> _Exercise instructions_:
Edit the blog text from "Tonight, Rohin's reading" up to and including "Doctor (pictured left).", substituting "Bleecker Street" for "Cornelia Street".

Text section start

Thursday, July 31, 2008

ABLOOM

My tomato plants are flowering. See? Observe also the charming tenement background. Brooklyn in the summertime... if only smell could be transmitted via photos. You would really be in for a treat. It would smell like diesel, garbage, gutter water, and laundry detergent, with a little bit of fresh baked bread thrown in.

Now I just have to figure out how to pollinate these guys without getting a bee infestation. C'mon flies, time to get useful.

Wednesday, July 30, 2008

pox on your house

All the time, infestations of some kind. Granted, they're always harmless (fruit flies; Murgatroyd the mouse), but just because they're semi-adorable doesn't mean they aren't irritating. Now, this time, it's decidedly less cute: flies. Where did all the flies come from? I need a fly swatter.

Sunday, July 27, 2008

I'm not sick of reading new books, but I am sick of the search for a good, engaging new book -- so I'm rereading Paradise Lost. With a pencil. Again.

Tonight, Rohin's reading at Cornelia Street, so if you're in the NY area, drop on by, from 6-8PM.

Thursday, July 24, 2008

The Plague Doctor

Yes, friends and poetry lovers. The rains have departed, the winds have abated, and the sun has emerged from behind the clouds like a cougary neighbor from her dressing gown. It is only fitting that this is the day Achiote Press has chosen to post for purchase Garrett Burrell's new chapbook The Plague Doctor (pictured left).

Garrett, as you may know, is At-Large's shrewd and capable poetry editor (and also my sweetheart). The chap also features some lovely cover art by Elisa Carozza.

But don't take my word for it -- go read the sample poems posted on the site. And check out the other selections on the site as well -- Achiote puts out some nice stuff.

Text section end
Provided records section start

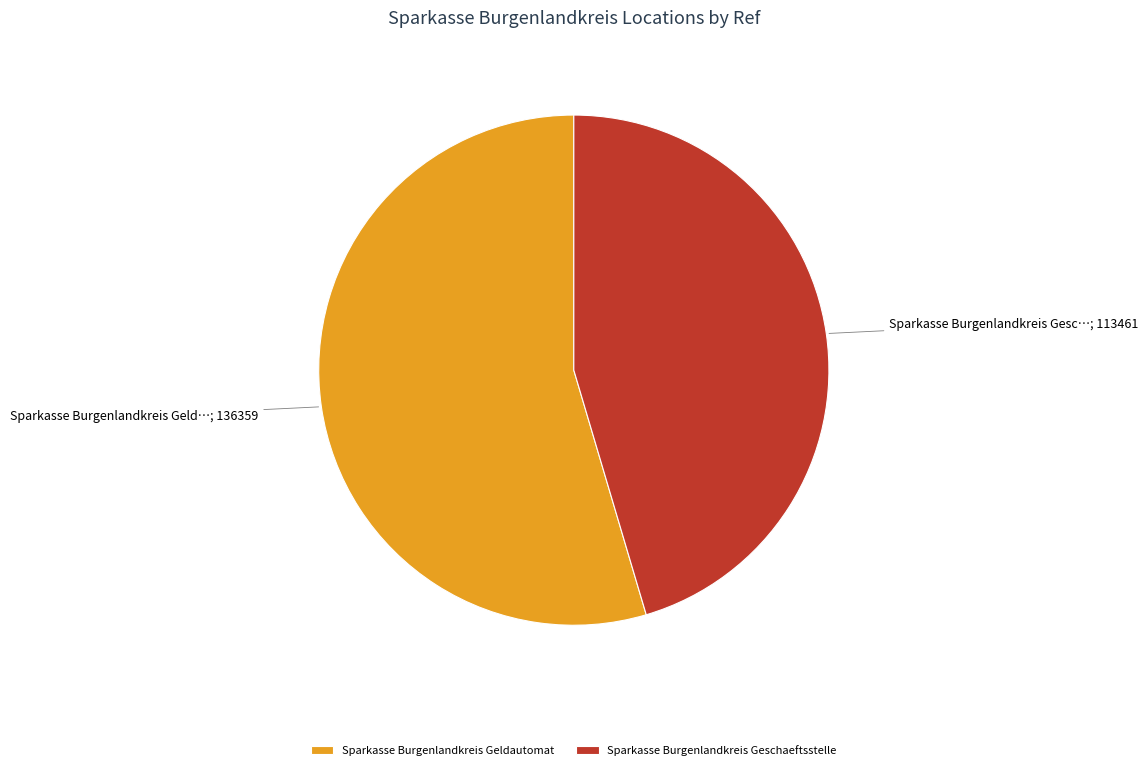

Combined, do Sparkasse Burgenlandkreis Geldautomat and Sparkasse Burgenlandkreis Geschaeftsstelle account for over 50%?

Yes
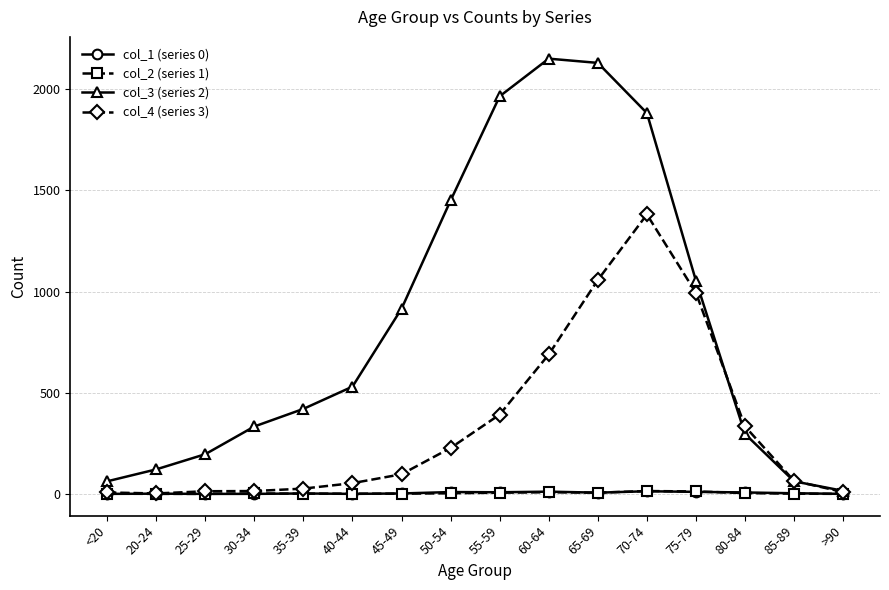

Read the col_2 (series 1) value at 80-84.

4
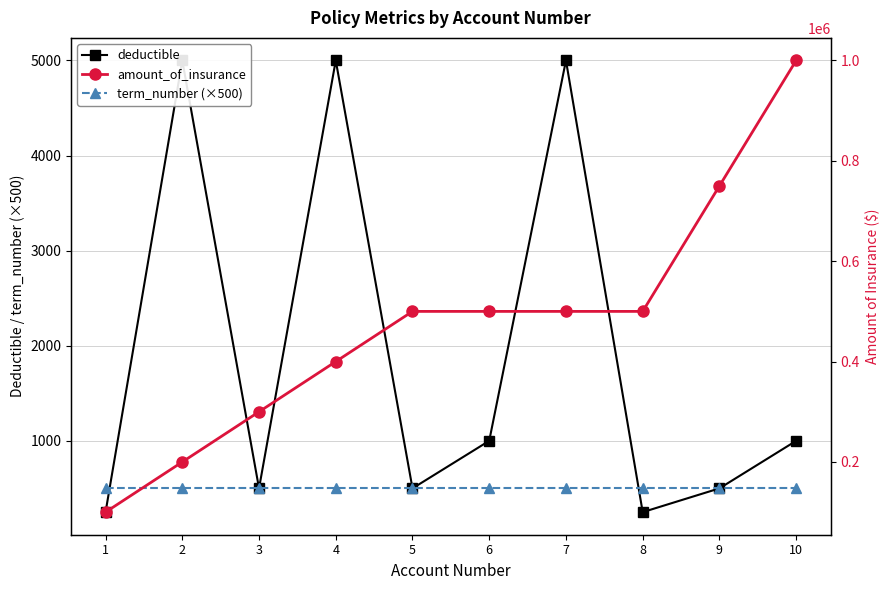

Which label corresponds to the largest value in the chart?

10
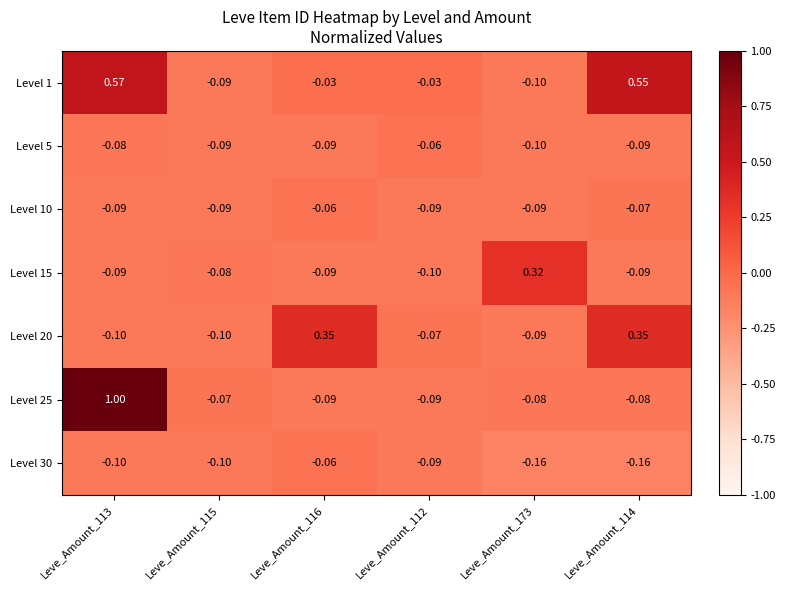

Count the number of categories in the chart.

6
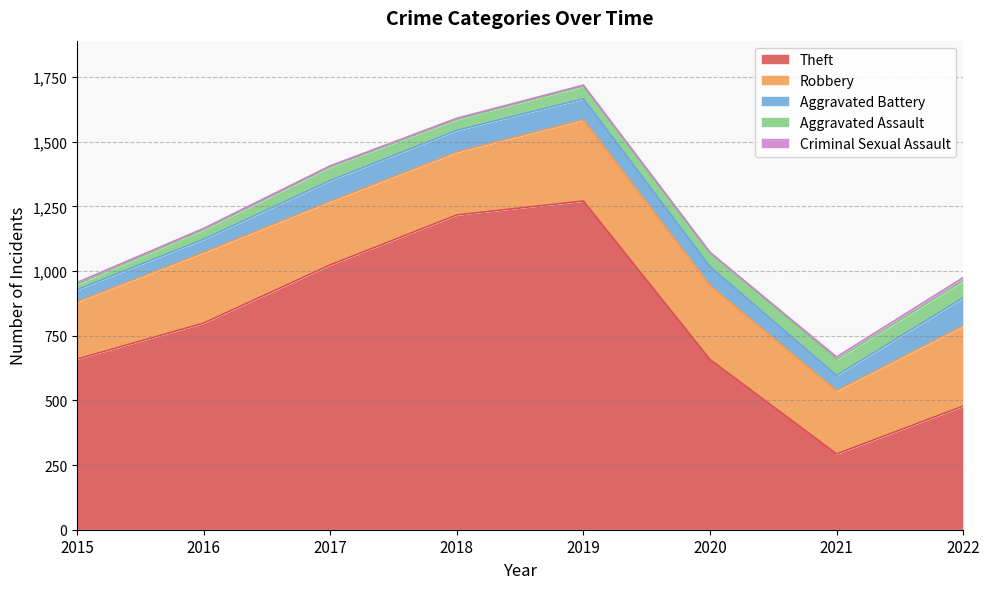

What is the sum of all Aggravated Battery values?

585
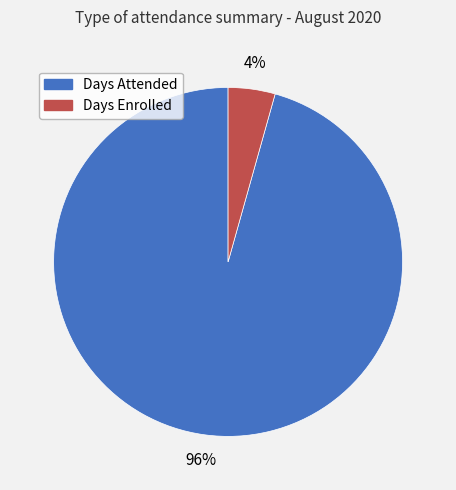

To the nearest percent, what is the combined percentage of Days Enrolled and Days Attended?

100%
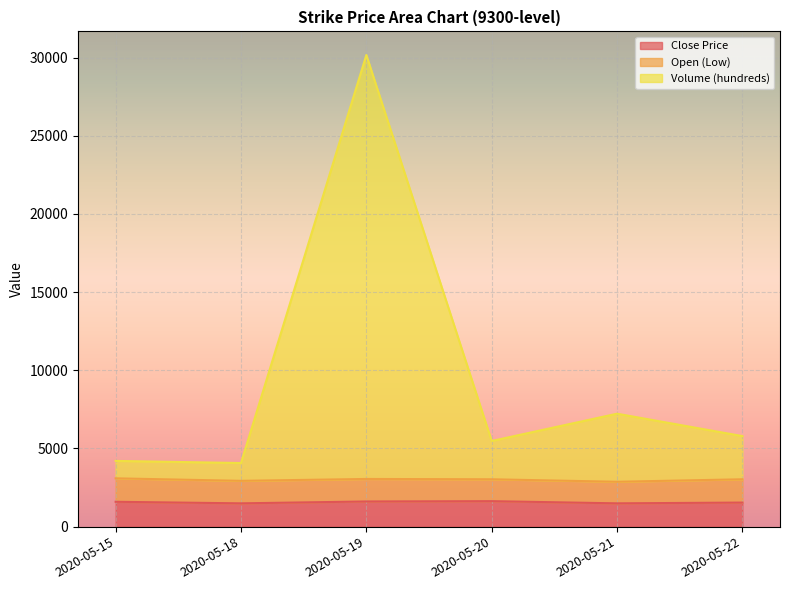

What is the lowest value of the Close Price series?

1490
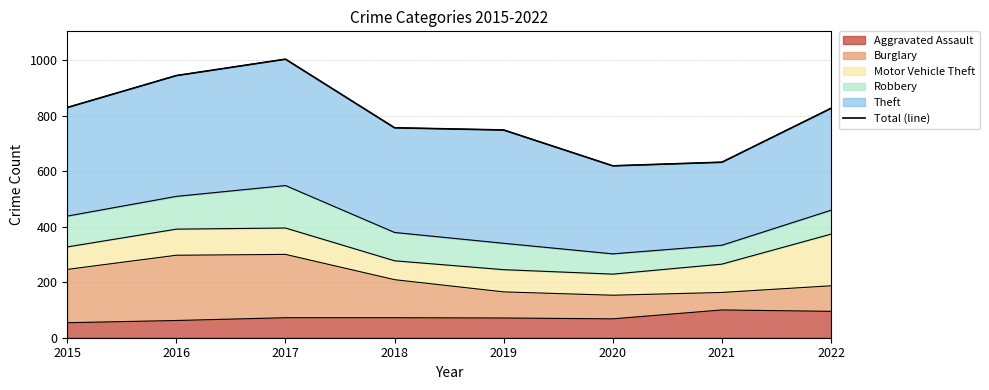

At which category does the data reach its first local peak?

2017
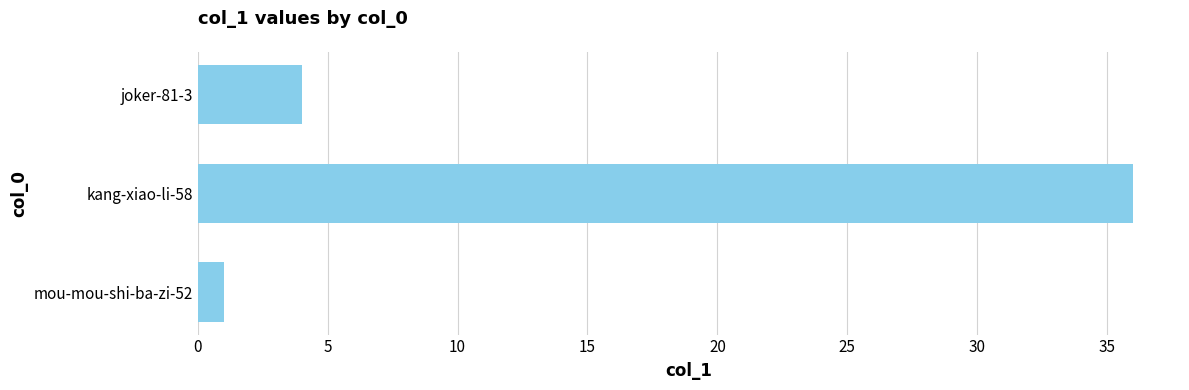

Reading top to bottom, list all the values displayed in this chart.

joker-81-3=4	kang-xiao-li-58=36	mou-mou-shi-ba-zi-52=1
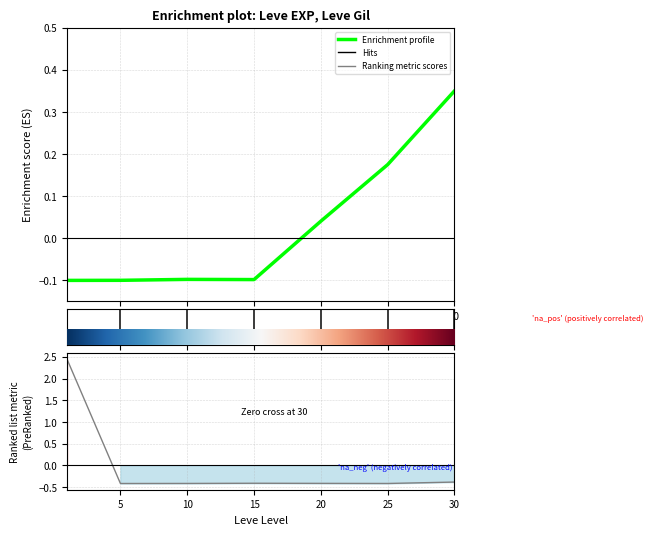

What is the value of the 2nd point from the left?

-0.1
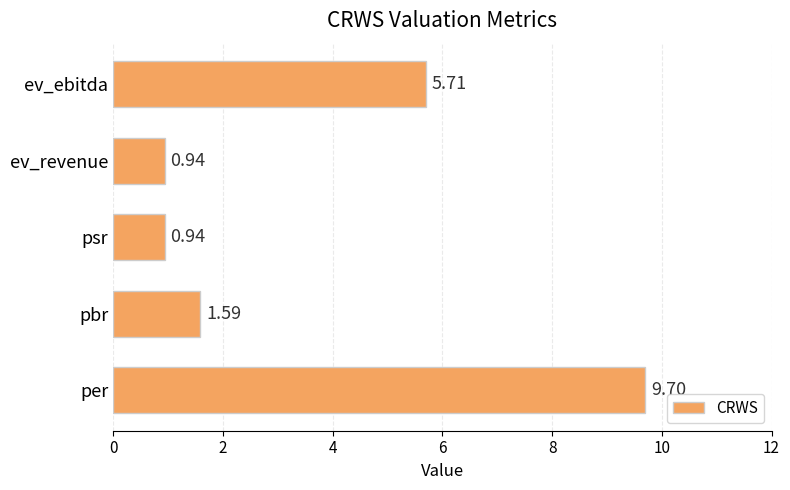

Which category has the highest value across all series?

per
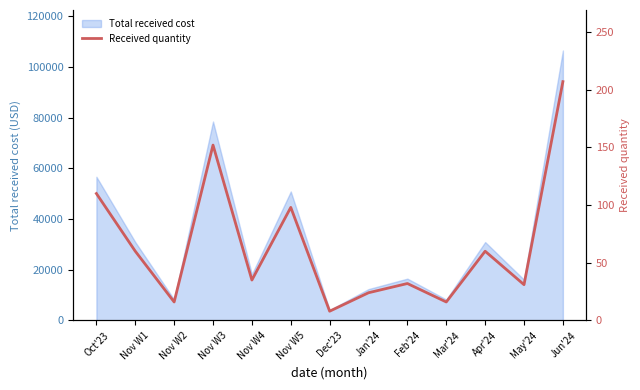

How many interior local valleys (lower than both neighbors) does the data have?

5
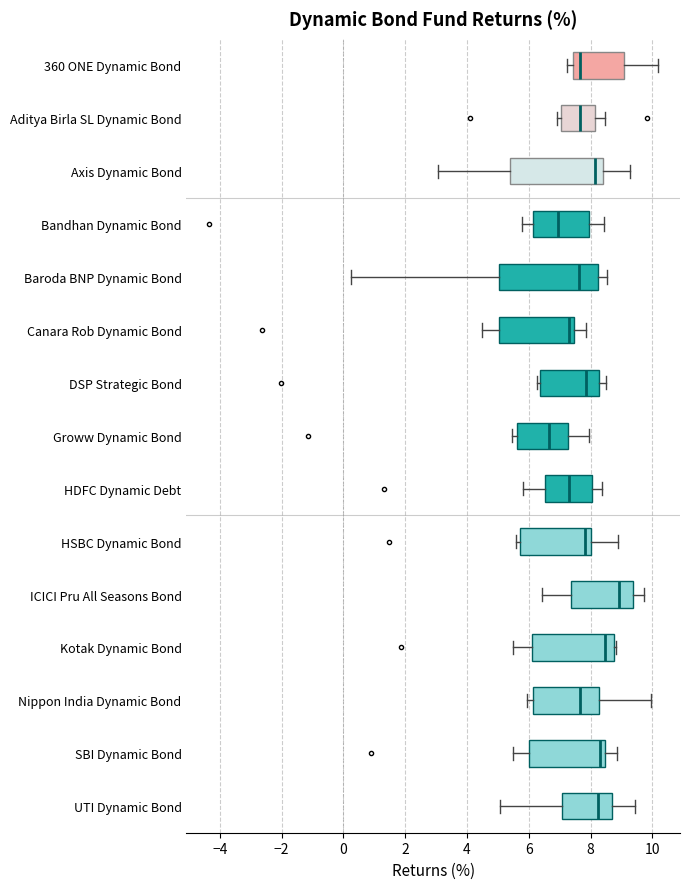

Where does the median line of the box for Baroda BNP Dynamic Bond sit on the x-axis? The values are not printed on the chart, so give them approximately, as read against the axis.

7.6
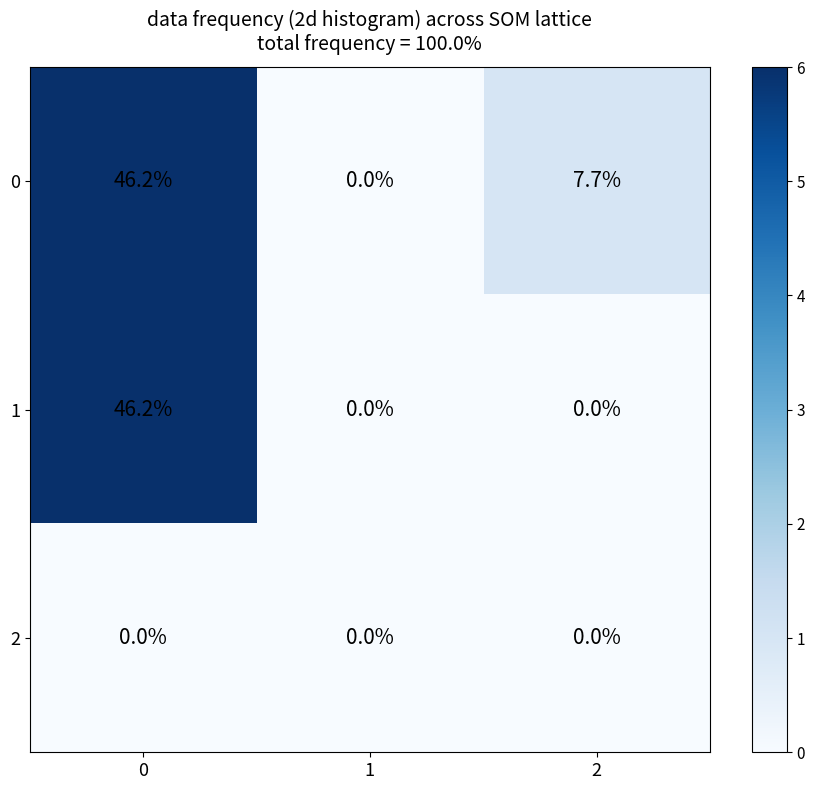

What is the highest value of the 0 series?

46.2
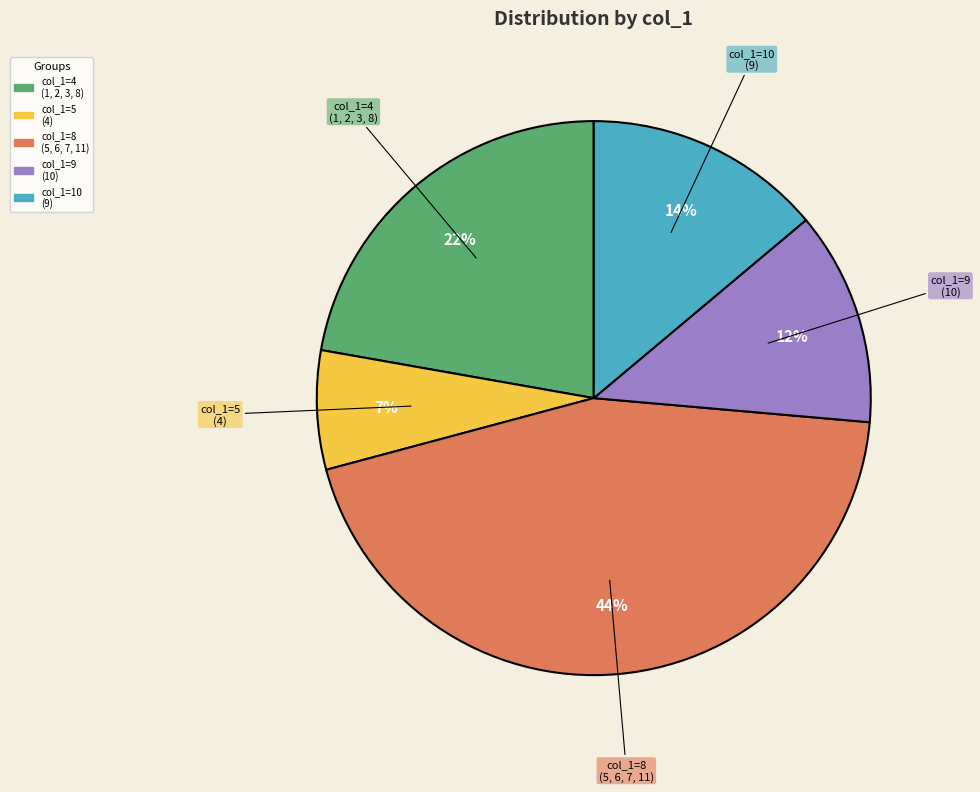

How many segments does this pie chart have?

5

Provided records section end

> _Result below_:
Tonight, Rohin's reading at Bleecker Street, so if you're in the NY area, drop on by, from 6-8PM.

Thursday, July 24, 2008

The Plague Doctor

Yes, friends and poetry lovers. The rains have departed, the winds have abated, and the sun has emerged from behind the clouds like a cougary neighbor from her dressing gown. It is only fitting that this is the day Achiote Press has chosen to post for purchase Garrett Burrell's new chapbook The Plague Doctor (pictured left).